Nuclear medicine is a branch of medicine and medical imaging that uses radioactive isotopes for diagnosis and treatment of a variety of diseases such as cancers, heart disease and other ailments within the body. Nuclear medicine imaging is a noninvasive and painless medical procedure that helps doctors to diagnose medical conditions. These imaging scans use radioactive materials called radiopharmaceuticals or radiotracers.
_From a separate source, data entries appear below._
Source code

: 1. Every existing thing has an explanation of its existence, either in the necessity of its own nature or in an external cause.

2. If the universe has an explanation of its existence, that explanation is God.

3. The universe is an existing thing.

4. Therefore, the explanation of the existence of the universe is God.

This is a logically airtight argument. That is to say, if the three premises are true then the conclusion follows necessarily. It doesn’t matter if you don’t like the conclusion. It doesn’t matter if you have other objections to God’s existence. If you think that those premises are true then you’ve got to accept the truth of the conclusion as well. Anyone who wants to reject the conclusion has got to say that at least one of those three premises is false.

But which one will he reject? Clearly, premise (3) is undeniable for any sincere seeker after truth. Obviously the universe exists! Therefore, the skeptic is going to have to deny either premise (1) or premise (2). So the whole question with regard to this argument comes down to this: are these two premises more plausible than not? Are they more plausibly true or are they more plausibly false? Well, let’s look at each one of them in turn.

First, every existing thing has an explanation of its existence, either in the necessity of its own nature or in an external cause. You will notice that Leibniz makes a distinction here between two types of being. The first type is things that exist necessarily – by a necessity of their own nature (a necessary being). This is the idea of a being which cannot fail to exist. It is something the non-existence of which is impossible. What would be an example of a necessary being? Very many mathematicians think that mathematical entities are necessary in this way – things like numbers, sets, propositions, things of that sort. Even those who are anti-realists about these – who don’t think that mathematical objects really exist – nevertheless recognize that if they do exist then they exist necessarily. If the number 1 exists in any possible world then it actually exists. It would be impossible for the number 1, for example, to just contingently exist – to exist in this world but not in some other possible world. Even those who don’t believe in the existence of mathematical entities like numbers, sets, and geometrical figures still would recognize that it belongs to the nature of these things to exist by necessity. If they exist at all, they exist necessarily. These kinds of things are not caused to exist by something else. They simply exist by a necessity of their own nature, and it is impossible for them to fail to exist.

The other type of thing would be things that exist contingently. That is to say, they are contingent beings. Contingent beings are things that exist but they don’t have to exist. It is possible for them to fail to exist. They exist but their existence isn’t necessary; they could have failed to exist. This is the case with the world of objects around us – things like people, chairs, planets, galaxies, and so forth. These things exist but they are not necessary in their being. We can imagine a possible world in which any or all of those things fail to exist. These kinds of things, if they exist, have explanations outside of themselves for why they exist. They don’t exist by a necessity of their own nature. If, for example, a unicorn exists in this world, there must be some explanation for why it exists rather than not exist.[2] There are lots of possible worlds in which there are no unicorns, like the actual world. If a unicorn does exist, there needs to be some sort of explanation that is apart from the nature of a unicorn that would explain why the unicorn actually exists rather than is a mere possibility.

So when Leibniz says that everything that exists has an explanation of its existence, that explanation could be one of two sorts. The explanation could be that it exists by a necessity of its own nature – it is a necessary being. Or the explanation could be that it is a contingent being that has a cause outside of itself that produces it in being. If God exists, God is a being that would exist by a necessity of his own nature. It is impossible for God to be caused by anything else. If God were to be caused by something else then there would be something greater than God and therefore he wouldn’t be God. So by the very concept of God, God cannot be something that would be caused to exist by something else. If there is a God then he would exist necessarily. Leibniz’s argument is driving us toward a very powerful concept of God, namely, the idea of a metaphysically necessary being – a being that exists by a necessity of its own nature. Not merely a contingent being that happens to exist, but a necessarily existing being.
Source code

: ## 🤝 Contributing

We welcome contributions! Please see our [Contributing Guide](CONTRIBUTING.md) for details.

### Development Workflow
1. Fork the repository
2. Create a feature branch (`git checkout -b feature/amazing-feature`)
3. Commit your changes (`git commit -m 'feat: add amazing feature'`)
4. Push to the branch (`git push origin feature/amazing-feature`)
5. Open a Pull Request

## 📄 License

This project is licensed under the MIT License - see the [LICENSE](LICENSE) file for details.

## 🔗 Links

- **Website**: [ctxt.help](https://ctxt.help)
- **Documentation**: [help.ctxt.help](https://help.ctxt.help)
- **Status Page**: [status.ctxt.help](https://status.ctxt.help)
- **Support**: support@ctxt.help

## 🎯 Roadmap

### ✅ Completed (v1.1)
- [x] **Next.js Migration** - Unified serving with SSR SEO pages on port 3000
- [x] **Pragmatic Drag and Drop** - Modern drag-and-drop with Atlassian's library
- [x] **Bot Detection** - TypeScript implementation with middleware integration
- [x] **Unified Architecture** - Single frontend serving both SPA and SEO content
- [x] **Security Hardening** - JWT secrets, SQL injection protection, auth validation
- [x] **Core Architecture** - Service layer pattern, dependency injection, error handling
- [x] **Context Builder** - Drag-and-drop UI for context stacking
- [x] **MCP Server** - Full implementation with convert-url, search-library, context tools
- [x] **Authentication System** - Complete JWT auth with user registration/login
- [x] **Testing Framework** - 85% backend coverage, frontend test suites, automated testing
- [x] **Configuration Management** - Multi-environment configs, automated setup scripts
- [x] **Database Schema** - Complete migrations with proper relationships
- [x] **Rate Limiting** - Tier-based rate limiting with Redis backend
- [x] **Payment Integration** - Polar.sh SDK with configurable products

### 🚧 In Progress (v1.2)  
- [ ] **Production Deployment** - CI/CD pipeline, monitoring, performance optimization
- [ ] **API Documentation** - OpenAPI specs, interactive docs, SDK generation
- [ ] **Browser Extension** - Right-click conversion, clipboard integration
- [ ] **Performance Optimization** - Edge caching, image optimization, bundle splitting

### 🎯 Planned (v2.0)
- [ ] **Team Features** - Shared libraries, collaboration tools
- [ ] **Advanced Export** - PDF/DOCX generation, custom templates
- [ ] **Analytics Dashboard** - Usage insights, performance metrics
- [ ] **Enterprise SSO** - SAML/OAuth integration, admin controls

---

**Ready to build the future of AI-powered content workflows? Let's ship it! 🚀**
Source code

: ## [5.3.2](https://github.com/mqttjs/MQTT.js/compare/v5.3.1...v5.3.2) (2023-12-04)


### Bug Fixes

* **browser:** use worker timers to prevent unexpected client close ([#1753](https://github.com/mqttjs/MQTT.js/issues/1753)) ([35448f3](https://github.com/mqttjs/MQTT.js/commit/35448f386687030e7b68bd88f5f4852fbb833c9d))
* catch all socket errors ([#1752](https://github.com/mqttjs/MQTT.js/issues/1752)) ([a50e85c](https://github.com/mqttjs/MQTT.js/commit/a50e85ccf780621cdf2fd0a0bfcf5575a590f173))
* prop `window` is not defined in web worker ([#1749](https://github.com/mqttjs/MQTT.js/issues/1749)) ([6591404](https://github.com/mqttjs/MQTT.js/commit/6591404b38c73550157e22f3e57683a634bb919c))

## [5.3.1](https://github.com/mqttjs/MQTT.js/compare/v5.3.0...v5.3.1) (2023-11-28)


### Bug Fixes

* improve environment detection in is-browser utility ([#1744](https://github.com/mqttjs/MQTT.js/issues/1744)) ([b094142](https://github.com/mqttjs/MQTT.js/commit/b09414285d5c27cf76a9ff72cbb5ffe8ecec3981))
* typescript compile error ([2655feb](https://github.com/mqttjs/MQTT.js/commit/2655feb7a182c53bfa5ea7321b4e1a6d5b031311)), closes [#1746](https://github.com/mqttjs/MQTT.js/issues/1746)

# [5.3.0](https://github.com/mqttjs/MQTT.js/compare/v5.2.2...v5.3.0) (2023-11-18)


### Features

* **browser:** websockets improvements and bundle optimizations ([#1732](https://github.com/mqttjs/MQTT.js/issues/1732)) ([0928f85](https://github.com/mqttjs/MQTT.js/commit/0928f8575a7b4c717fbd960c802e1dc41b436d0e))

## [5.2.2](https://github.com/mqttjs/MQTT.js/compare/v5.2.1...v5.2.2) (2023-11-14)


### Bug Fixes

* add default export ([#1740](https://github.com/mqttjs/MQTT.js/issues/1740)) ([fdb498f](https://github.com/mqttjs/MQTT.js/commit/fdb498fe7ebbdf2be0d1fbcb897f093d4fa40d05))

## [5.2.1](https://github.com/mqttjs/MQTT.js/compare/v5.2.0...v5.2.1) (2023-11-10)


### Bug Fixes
Doctors use cardiac nuclear medicine to diagnose cardiac diseases. Cardiac nuclear medicine imaging is performed to determine the following:
  • Myocardial perfusion scan to visualize blood flow patterns to the heart walls
  • To evaluate the presence of coronary artery disease
  • Myocardial infarction, to determine the condition of the heart following a heart attack
  • To evaluate the results of bypass surgery
  • Cardiac gating to evaluate the overall heart function
According to the type of nuclear medicine exam you are undergoing, the radiotracer is either swallowed or inhaled as gas or injected into a vein. It eventually gets accumulated in the area of the body being examined, where it gives off energy in the form of gamma rays.  This energy is detected by a gamma camera encased in metal. These cameras can take pictures from different angles. The computer displays the images obtained by the camera. The functional information gained from nuclear medicine exams is often unobtainable by any other imaging techniques.

As a precaution, if you are undergoing a nuclear medical exam, do inform the doctor if you have any allergies, or if you have asthma or a chronic lung disease that might interfere with the procedure.